╭─ QUOTED PASSAGE
Nigeria: The National Bureau of Statistics in collaboration with UNICEF launches the 2021 Multiple Indicator Cluster Survey
Source: UNICEF / National Bureau of Statistics
“Study finds that exclusive breastfeeding rate increased from 24 per cent to 34 per cent, while nearly 60 per cent of Nigerian children are now registered at birth with civil authorities”
[Press statement] Today, the Vice-President, Prof. Yemi Osinbajo, officially launched Nigeria’s 2021 Multiple Indicator Cluster Survey (MICS) and National Immunization Coverage Survey (NICS) report, providing reliable nationwide and internationally comparable data to monitor the situation of children and women in Nigeria.
The Multiple Indicator Cluster Survey is a household survey developed by UNICEF to assist countries in filling data gaps for monitoring human development indicators in general and the situation of children and women, in particular. It has evolved over the years to respond to changing data needs, expanding from 28 indicators in the first round in 1999 to 200 in its current sixth.
The National Bureau of Statistics (NBS) implemented MICS which provides data on child mortality, health, nutrition, education, child and social protection, women’s health care and empowerment, water, sanitation and hygiene, while NICS assesses vaccination coverage provided through the health systems.
╰─
╭─ EXCERPTED DATA
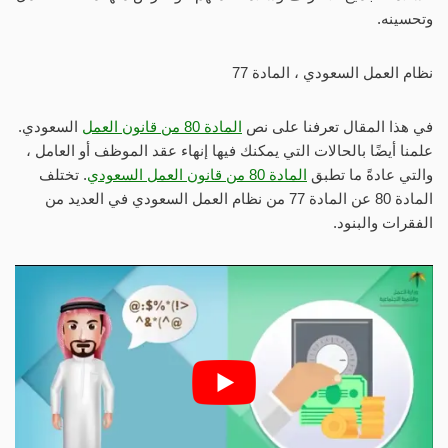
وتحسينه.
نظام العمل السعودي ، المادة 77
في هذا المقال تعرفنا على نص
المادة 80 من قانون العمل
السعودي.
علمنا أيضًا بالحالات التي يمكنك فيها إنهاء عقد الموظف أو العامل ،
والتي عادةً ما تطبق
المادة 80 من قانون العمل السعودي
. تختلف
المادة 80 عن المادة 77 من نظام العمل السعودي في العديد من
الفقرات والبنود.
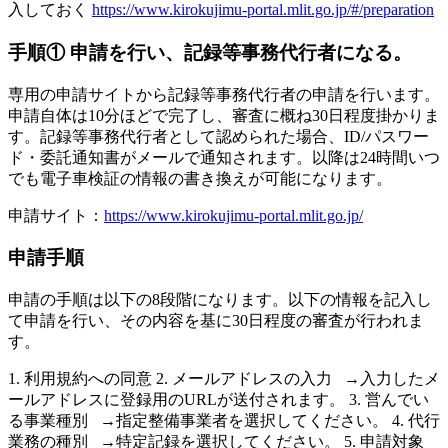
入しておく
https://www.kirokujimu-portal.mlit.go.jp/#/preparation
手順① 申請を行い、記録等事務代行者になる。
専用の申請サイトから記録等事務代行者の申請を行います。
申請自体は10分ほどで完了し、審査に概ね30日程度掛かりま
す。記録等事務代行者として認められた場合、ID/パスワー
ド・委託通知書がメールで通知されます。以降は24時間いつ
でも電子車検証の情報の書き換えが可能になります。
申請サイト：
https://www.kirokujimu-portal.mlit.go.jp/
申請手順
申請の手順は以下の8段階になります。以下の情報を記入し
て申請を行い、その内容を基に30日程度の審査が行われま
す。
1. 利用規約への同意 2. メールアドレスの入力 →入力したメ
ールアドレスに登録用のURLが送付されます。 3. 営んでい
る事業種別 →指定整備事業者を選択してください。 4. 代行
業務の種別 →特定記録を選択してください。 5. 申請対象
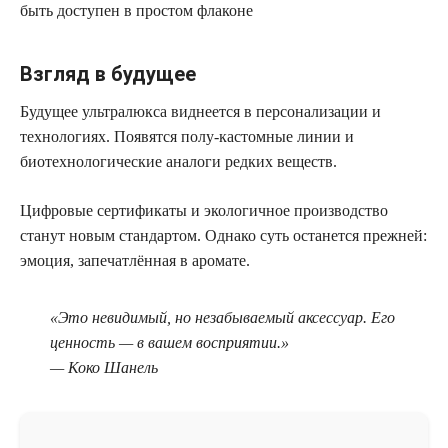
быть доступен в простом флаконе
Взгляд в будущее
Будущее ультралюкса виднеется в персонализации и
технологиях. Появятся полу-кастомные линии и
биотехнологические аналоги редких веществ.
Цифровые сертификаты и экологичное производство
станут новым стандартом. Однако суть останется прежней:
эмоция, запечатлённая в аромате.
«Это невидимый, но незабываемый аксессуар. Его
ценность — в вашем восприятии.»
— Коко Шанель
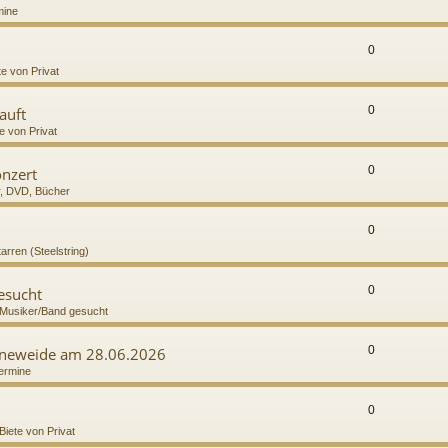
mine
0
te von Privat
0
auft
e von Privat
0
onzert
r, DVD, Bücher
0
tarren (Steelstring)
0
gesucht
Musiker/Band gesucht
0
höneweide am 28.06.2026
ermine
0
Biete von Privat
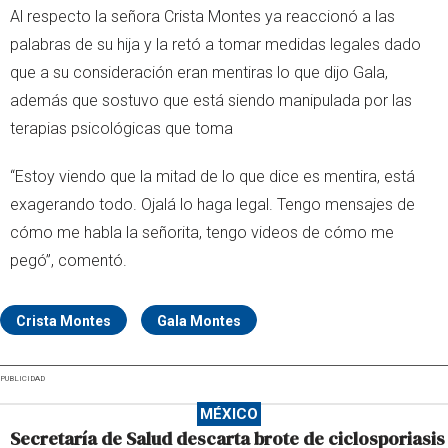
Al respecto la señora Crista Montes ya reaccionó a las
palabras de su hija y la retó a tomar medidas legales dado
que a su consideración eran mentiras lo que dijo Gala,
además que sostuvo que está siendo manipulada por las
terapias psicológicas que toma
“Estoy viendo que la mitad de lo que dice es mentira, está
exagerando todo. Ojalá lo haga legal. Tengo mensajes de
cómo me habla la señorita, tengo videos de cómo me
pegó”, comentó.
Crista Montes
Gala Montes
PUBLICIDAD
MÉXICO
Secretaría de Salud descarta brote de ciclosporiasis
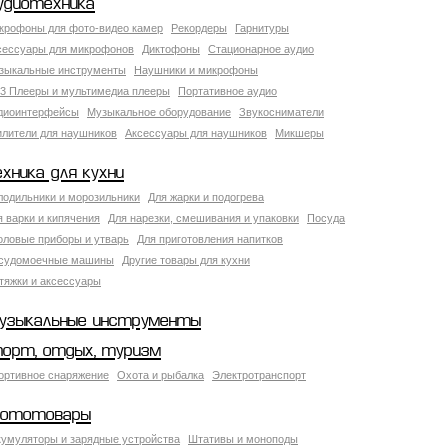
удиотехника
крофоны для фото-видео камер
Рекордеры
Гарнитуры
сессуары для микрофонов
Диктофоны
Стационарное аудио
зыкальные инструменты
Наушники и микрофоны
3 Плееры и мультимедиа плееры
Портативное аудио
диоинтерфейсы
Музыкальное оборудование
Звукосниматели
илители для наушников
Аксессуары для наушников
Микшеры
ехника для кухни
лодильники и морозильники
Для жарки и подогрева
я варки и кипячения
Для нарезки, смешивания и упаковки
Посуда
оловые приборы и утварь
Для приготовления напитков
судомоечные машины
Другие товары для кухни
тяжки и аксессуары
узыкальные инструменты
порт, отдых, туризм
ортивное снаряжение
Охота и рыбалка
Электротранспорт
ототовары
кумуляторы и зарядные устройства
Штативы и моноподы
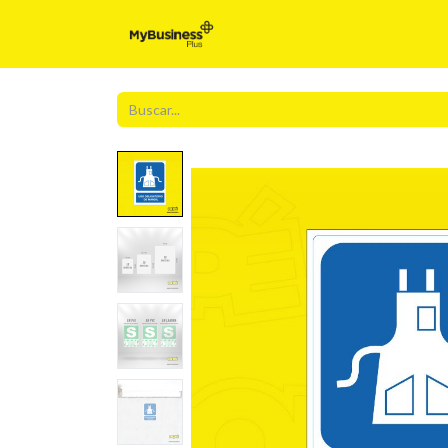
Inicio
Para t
╰─
Can you resume the press statement on the launch of Nigeria's 2021 Multiple Indicator Cluster Survey, continuing from its last sentence?

Indicators produced for the first time include social transfer, household energy use, child functioning and foundational learning skills. The survey measures the government’s progress towards national commitments and the Sustainable Development Goals.
The MICS results reveal that Nigeria has made progress in some sectors. Child mortality decreased from 1 in 8 children dying before their fifth birthday (MICS 2016) to 1 in 10 children (MICS 2021). There has also been significant progress in exclusive breastfeeding and birth registration rates – the exclusive breastfeeding rate increased from 24 per cent to 34 per cent, while nearly 60 per cent of Nigerian children are now registered at birth with civil authorities, compared to 47 per cent in 2016. In addition, child marriage (women married before age 18) has reduced from 44 per cent to 30 per cent since 2016.